In fact, from what I’ve heard most people who live nearby think it’s a great idea to fill in the ravine because even though very few of them have ever ventured down into the ravine they consider it ugly and dangerous, a place where sketchy homeless people camp.  As far as they are concerned this is a wasted space.  They seem very happy with the idea of turning half of the ravine into some kind of public amenity after it is filled in.

On the first Saturday afternoon in April I took The Wife for a stroll into the ravine, walking around the fence behind the community garden along MLK Boulevard.  Sure enough just behind the fence I saw what looked like a makeshift hut constructed of scavenged materials.  There was some garbage strewn about but the ravine had been cleared of a lot of brush, so it was easy to walk back there without getting muddy.

It’s really a very nice spot with exposed rock walls on either side.  It’s easy to see how this was once a tourist destination.  With a little cleaning up and landscaping it could easily become a delightful garden spot again with a walking path.  And, of course, eliminating that aeration grate stinking up the ravine.
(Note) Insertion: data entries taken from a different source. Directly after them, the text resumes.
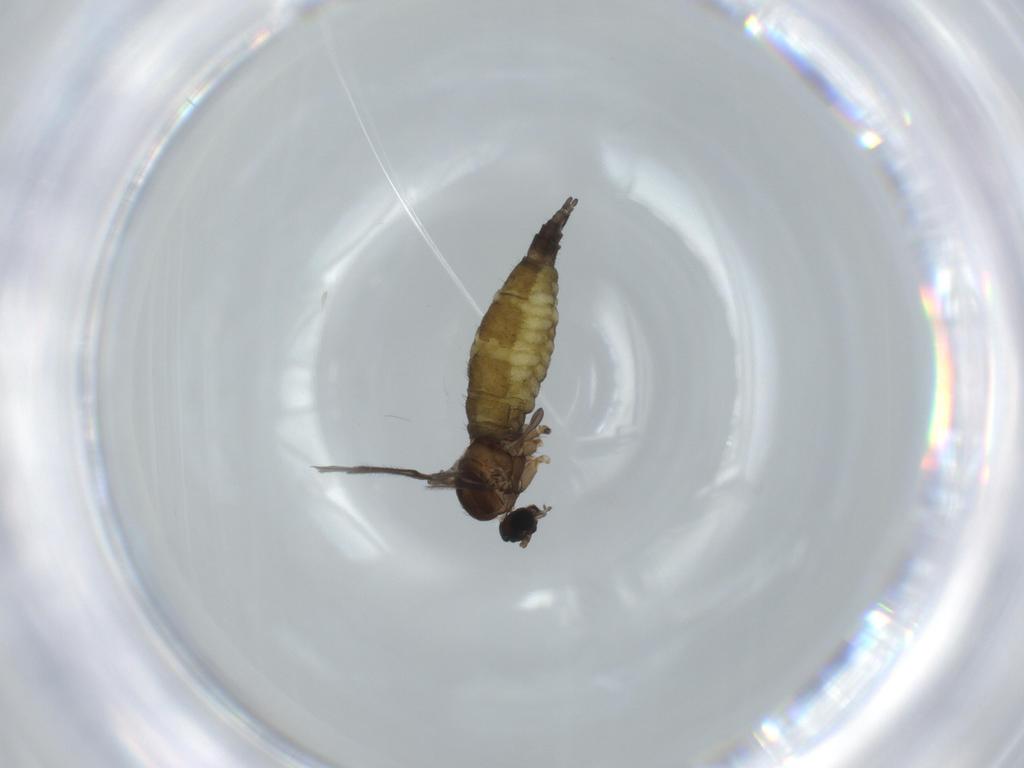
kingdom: Animalia
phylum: Arthropoda
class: Insecta
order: Diptera
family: Sciaridae
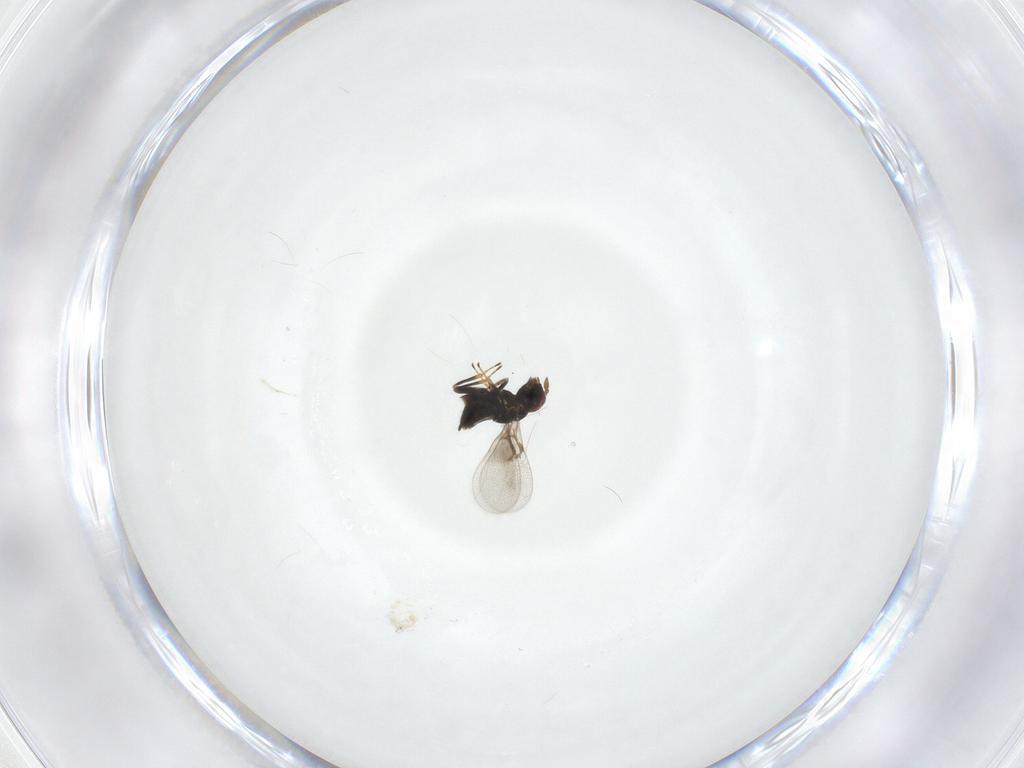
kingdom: Animalia
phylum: Arthropoda
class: Insecta
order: Hymenoptera
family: Trichogrammatidae
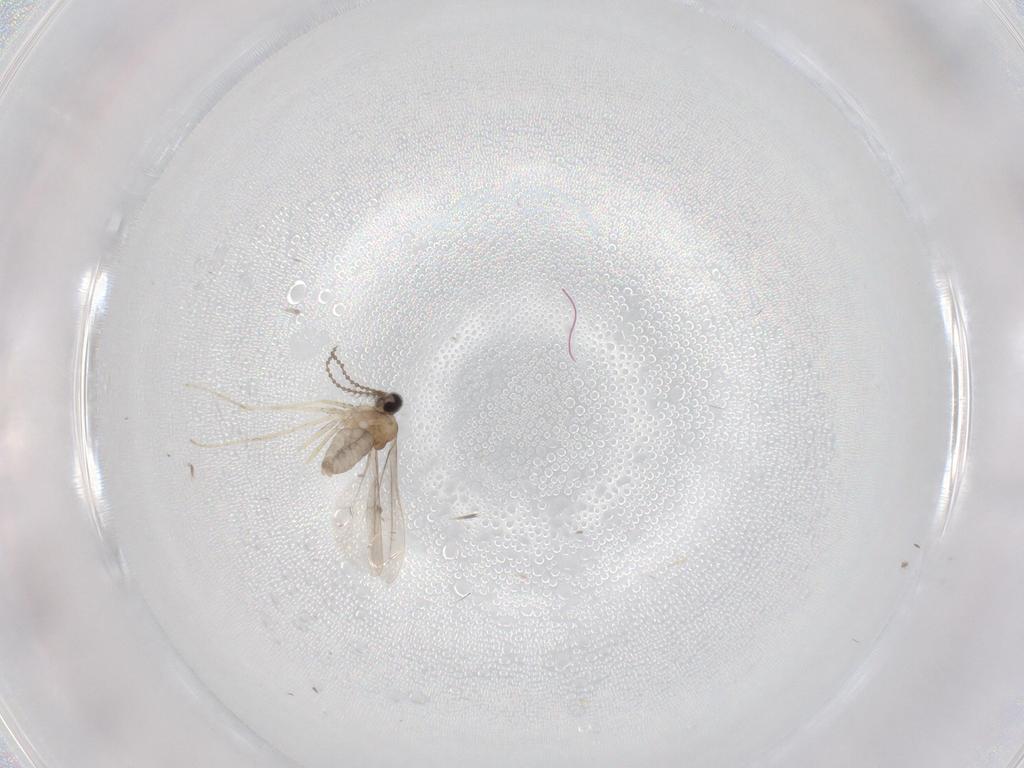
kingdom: Animalia
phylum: Arthropoda
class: Insecta
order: Diptera
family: Cecidomyiidae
Postcard Of The Ravine Marked 1913, The Sewage Treatment Facility Will Go In The Foreground Postcard Of The Ravine Marked 1913, The Sewage Treatment Facility Will Go In The Foreground

But as we walked back there I could hear the mighty Beaverkill roaring underground as we approached the grate.  The Wife, who unlike me has a workable sense of smell, announced that she was not getting any closer to it because of the horrible odor wafting from it.  And I noted that there were no signs of homeless people ever having habitated on this end of the ravine.

The only thing that is wrong with this ravine is the stinking grate functioning as a sewage gas vent, an aeration grate that makes it clear that the original intention was to use the Beaverkill as an illegal sewer line all along.  Sometimes lots of water shoots out of the grate, during the 2014 flood a deluge poured out of the ravine and drowned the garden and blocked MLK Boulevard.  We are being promised that if this facility gets built here then there will be no more floods pouring out of the ravine, or rather, out of the new facility.  I guess we’ll see.